As the lads tramped on, seeing no sign of human habitation, not even a goat-herd’s hut on the mountain-slopes, the sun grew hotter and the way more weary, till all at once Punch pointed to a few goats just visible where the country was growing more rugged and wild.

“See that, comrade?” he cried.

“Yes, goats,” said Pen wearily; and he stopped short, to throw himself down upon a heathery patch, and removed his cap to wipe his perspiring forehead.

“No, no; don’t sit down. Don’t stop yet,” cried Punch. “I didn’t mean those old goats. Look away to the left in that hollow. Can’t you see it sparkling?” And the boy pointed to the place where a little rivulet was trickling down the mountain-side to form a fall, the water making a bright leap into a fair-sized pool. “Let’s get up yonder first and sit down and see what I have got in my haversack. Then a good drink of water, and we shall be able to go on, and perhaps find where our fellows are before night.”

“Yes, Punch—or march right into the lines of the French,” said Pen bitterly.

“Oh, well, we must take our chance of that, comrade. One’s as likely as the other. There’s the French troops about, and there’s our English lads—the lads in red as well as the boys in green.

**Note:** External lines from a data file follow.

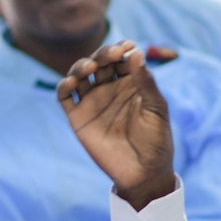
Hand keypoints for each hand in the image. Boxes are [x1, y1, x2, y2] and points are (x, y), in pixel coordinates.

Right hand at [58, 41, 176, 209]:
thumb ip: (146, 81)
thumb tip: (135, 52)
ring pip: (80, 74)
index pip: (122, 58)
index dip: (122, 50)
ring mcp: (93, 101)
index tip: (127, 47)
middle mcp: (110, 88)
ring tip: (90, 68)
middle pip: (100, 61)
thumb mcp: (156, 109)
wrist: (144, 173)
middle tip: (110, 55)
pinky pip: (65, 96)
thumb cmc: (156, 141)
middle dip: (103, 54)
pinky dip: (64, 86)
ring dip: (81, 66)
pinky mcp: (78, 117)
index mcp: (131, 83)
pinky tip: (72, 82)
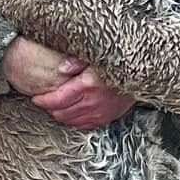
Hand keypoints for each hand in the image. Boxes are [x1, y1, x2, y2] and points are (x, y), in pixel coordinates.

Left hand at [4, 37, 136, 130]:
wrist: (143, 72)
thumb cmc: (119, 60)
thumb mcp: (97, 55)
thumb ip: (77, 60)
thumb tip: (61, 68)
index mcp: (88, 86)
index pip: (58, 99)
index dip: (44, 100)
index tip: (36, 97)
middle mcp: (93, 102)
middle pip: (62, 112)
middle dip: (50, 108)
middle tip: (44, 101)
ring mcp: (101, 112)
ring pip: (72, 121)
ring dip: (61, 115)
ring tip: (55, 108)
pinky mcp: (108, 117)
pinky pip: (86, 125)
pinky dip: (75, 122)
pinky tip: (72, 115)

No, it’s no use to be down in the mouth. We are just as likely to find one as the other. I wonder how they are getting on up there in the old mine. Shall we be near enough to hear if there’s any fighting going on?”

“Perhaps,” said Pen, springing up. “But let’s make for that water.”

But it was farther off than it had at first appeared, and it was nearly half an hour after they had startled the browsing goats when the two weary lads threw themselves down with a sigh of content beside the mountain pool, which supplied them with delicious draughts of clear cold water as an accompaniment to the contents of the haversack which Punch’s foresight had provided.

“Ah!” sighed the boy. “’Lishus, wasn’t it?”

“Yes, delicious,” said Pen.

“Only one thing agin it,” said Punch.

“One thing against it,” said Pen, looking up, “Why, it could not have been better.”

“Yes,” said the boy sadly. “It waren’t half enough.”

“Hark! Listen!” said Pen, holding up his hand.

“Guns firing!” exclaimed Punch in a whisper. “Think that’s in the little valley that leads up to the old mine?”

“It’s impossible to say,” replied Pen. “It’s firing, sure enough, and a long way off; but I can’t tell whether it’s being replied to or whether we are only listening to the echoes.”

“Anyhow,” said Punch, “it’s marching orders, and I suppose we ought to get farther away.”

“Yes,” replied Pen with a sigh. “But how do you feel? Ready to go on now?”

“No, not a bit. I feel as if I want to take off my coat and bathe my arms in the water here, for they ache like hooray.”

“Do it, then,” said Pen wearily, “and I must do the same to my wound as well; and then, Punch, there’s only one thing I can do more.”

“What’s that, comrade?”

“Get in the shade under that grey-looking old olive, and have a few hours’ sleep.”

“Splendour!” said Punch, taking off his coat. “Hark at the firing!”

“Yes,” said Pen wearily, as he followed his comrade’s example. “They may fire, but I am so done up that they can’t keep me awake.”

The water proved to be a delicious balm for the bruised limbs and the wound—a balm so restful and calming to the nerves that somehow the sun had long set, and the evening star was shining brilliantly in the soft grey evening sky when the two sleepers, who had lain utterly unconscious for hours, started awake together, wondering what it all meant, and then prepared themselves to face the darkness of the coming night, not knowing what fate might bring; but Pen felt a strange chill run through his breast with a shiver as Punch exclaimed in a low, warning whisper, “I say, comrade, hear that? Wolves?”